Bu iğrenç ayrıştırma beşeri sistemlerin tamamında vardı ancak örtüktü, gizliydi. Aksa Tufanı bunların da ifşasına sebep oldu. Kuzu postuna bürünmüş kurtlar...
Uluslararası sistemlerin bu acı gerçeği dünya halklarının farklı arayışlarını başlattı hatta hızlandırdı. Bugün insanlık yaşanabilir bir dünya için uygulanabilir bir sistemin arayışında. Ulusal, ırksal, jeopolotik vb. lokal tüm söylemlerin ötesinde global, beynelmilel, uluslar ötesi yeni bir durak, yeni bir sığınak…
Tamda burada, Mü’min/Mücahid/Müslüman üst kimliği tüm lokal engelleri aşarak yeniden, yeni baştan küresel kabul ışığında aslına rücu etmeli. Dünyanın üçte ikisine yüzyıllarca adalet ve eşitlik ile hükmeden aslına… Asr-ı Saadet’te cümle cihanda yaşanabilir ve mutlu olunabilir bir mirasın bırakıldığı ilk cevherine…

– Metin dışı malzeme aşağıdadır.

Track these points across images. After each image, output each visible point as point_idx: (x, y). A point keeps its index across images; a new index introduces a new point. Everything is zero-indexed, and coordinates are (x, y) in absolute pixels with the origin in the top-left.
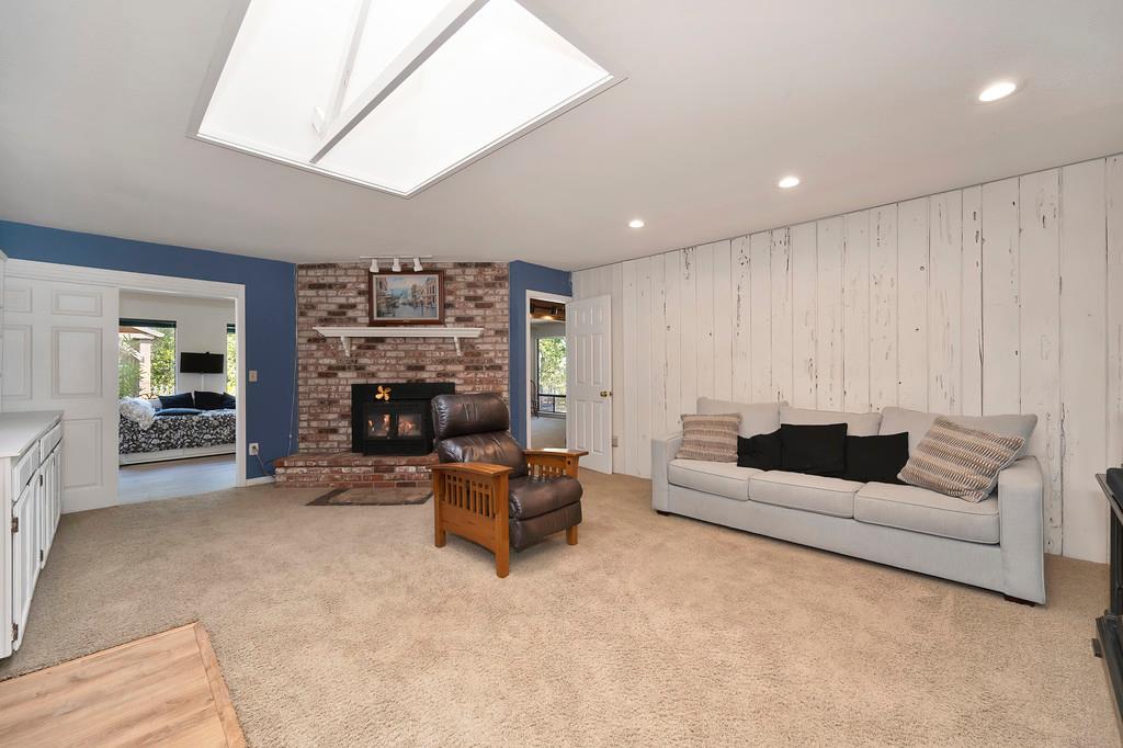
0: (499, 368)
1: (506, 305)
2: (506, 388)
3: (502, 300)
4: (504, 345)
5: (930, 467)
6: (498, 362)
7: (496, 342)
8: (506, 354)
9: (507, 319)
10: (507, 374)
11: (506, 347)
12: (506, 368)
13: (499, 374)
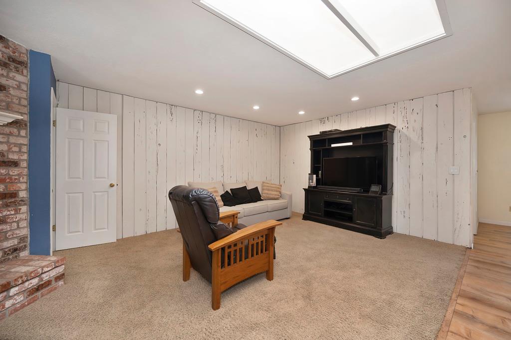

Yerel engelleri aşarak, ulusal sınırların dışına çıkarak, dünya bloklarının da ötesinde külli ve küresel bir birlikteliğin kıvılcımlarını çakmakta Gazze…
“İslam'ın savaş hukuku bile beşerin barış hukukundan daha medenidir.” gerçeğini tüm dünyaya gösteren HAMAS...
Bu mâna pencersinden İTTİHAD’UL ULEMA tarafından düzenlenen uluslararası âlimlerin buluşmasını ziyadesiyle önemsiyorum. Bu birliktelik bu global tanımlamayı yapabilir. Ulus ötesi bir kardeşliği inşa edebilir.
Hatta İttihadu’l Ekonomi, İttihadu’l Akedemi, İttihadu’l Sanayi ve daha niceleriyle sınırsızların bir ve beraber olma vaktini başlatabilir.
İşte bunun meşalesini elinde tutan asrımızın seçkinleri yani Gazze’nin hür insanları sayesinde küresel bir kurtuluş mücadelesi iki yıla yakındır devam etmektedir. Bu nedenle bilenlere çok iş çıkmıştır. Bilenler ne yaparlarsa yapsınlar bildiklerini bilinmez kılamazlar. O nedenle sarsılmaktadır beşeri sistemler, çatlamaktadır münafıkların tahtları, nice nice korkular yeşermiş zalimlerin kalbinde, o nedenledir ki yıkılmaya yüz tutmuş zulüm sarayları…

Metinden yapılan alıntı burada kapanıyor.